Ciò avverrebbe attraverso una serie di canali di influenza, cha vanno dal finanziamento condizionato delle campagne dei membri del Congresso a pressioni nel mondo accademico e dei giornali. La stessa Hillary Clinton, che a fine anni Novanta sosteneva uno stato palestinese e addirittura baciava Suha, la moglie di Arafat, avrebbe cambiato posizioni a causa dell’influenza della lobby.
Il risultato? Che dal 1976 nessun paese al mondo riceve dagli Stati Uniti più soldi di Israele senza che, secondo gli autori, ci sia una ragione morale o strategica che lo giustifichi.
Non solo, ma la lobby, che si compone principalmente di ebrei ma anche di neoconservatori e di ‘cristiani sionisti’ che vedono la presenza ebraica in Palestina come premessa necessaria al ritorno di Gesù, avrebbe fatto commettere alle amministrazioni americane errori irreparabili. Dalla guerra in Iraq del 2003, che non si sarebbe verificata senza le sue pressioni, fino all’atteggiamento sempre aggressivo nei confronti dell’Iran e del suo programma nucleare.
Secondo Marc Schulman, commentatore ed editore di Historycentral.com, nell’ultima fase di questo decennio la lobby americana ha perso potere. “Opporsi all’accordo fra Stati Uniti e Iran è stato un errore madornale, la regola numero uno di qualsiasi gruppo di pressione è non mettersi a viso aperto contro il presidente in carica”.
Le conseguenze si sarebbero già viste nell’ultimo accordo decennale stretto fra Obama e Netanyahu, che prevede un trasferimento di 3,8 miliardi all’anno di aiuti da Washington a Gerusalemme.
“È indubbiamente una cifra enorme, ma Israele si impegna a non chiedere finanziamenti ulteriori al Congresso a meno che non si verifichino situazioni di rischio eccezionali”, spiega Schulman a TPI. “Questo taglia fuori Aipac, perché rende inutile la parte di lobbying concentrata sui parlamentari”.
Nel frattempo però la lobby americana si impegna a foraggiare la ‘sorella minore’ di Bruxelles, come racconta proprio il direttore di Eipa Alex Benjamin a TPI: “In occasione del loro ultimo congresso hanno finanziato il viaggio di una decina di europarlamentari a Washington, fra cui Fulvio Martusciello di Forza Italia, capo della delegazione per le relazioni con Israele al parlamento europeo”, dice. “Questo ci aiuta molto, e ci sono vicini in numerose altre maniere”.
“Il mercato politico europeo è però diverso da quello americano”, continua Benjamin, “soprattutto in fatto di politica estera, la possibilità di condizionare direttamente i decision-makers è molto più limitata”.
Il modo più efficace di esercitare influenza, spiega, è concentrarsi sulle rappresentanze permanenti dei paesi membri dell’Ue in preparazione dei Consigli degli affari esteri.

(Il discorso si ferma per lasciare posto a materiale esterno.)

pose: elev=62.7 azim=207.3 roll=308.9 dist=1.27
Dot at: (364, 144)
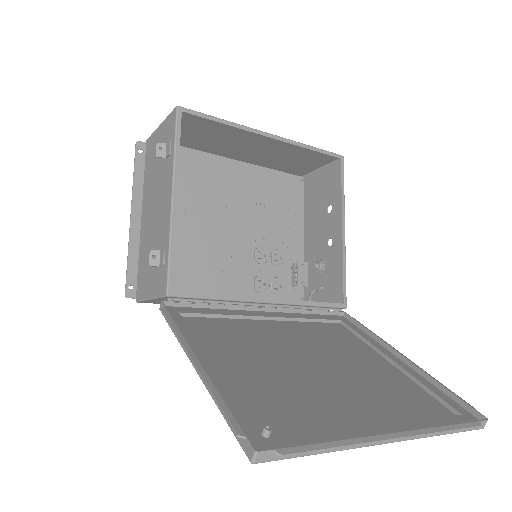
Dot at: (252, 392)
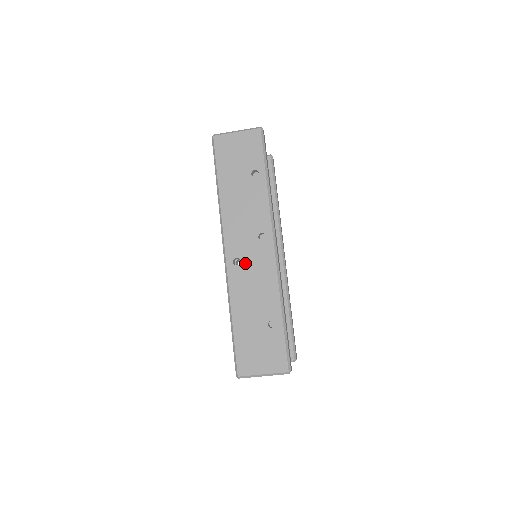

E sul parlamento laddove ha potere, come per esempio sul bilancio dell’Unione.
“In questo momento la nostra battaglia principale è quella sugli aiuti esteri europei nella regione mediorientale: se riusciamo a spingere affinché venga considerata una questione di budget, piuttosto che di politica estera, allora sì che potremmo insistere attraverso i nostri contatti fra i parlamentari affinché l’utilizzo dei soldi ricevuti dai palestinesi venga controllato come si deve”.
Eipa lavora più facilmente con le destre che con i progressisti. Talvolta, ammette sottovoce Benjamin, i gruppi politici di Marine Le Pen e Nigel Farage sono desiderosi di creare legami con Eipa.

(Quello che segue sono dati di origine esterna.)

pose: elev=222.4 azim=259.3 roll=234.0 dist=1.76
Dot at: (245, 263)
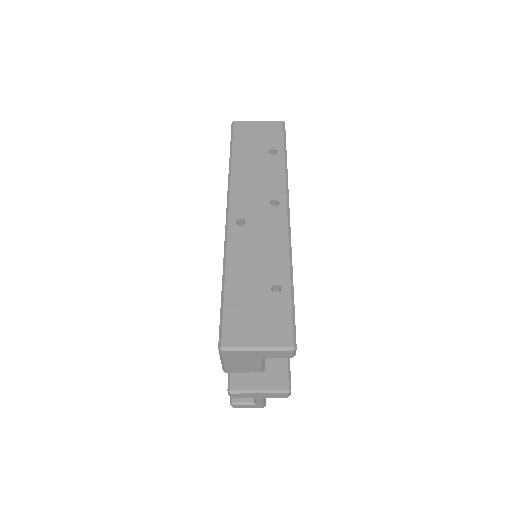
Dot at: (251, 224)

“Lo chiamo il filosemitismo degli antisemiti”, ride un assistente dell’italiano Martusciello, “i vecchi stereotipi sul potere e la ricchezza degli ebrei rendono alcuni politici con tendenze xenofobe interessati a stringere legami con la lobby”. “Oltre a questo”, continua “c’è il fatto che vedono Israele come un alleato contro l’islam e per esteso contro l’immigrazione”.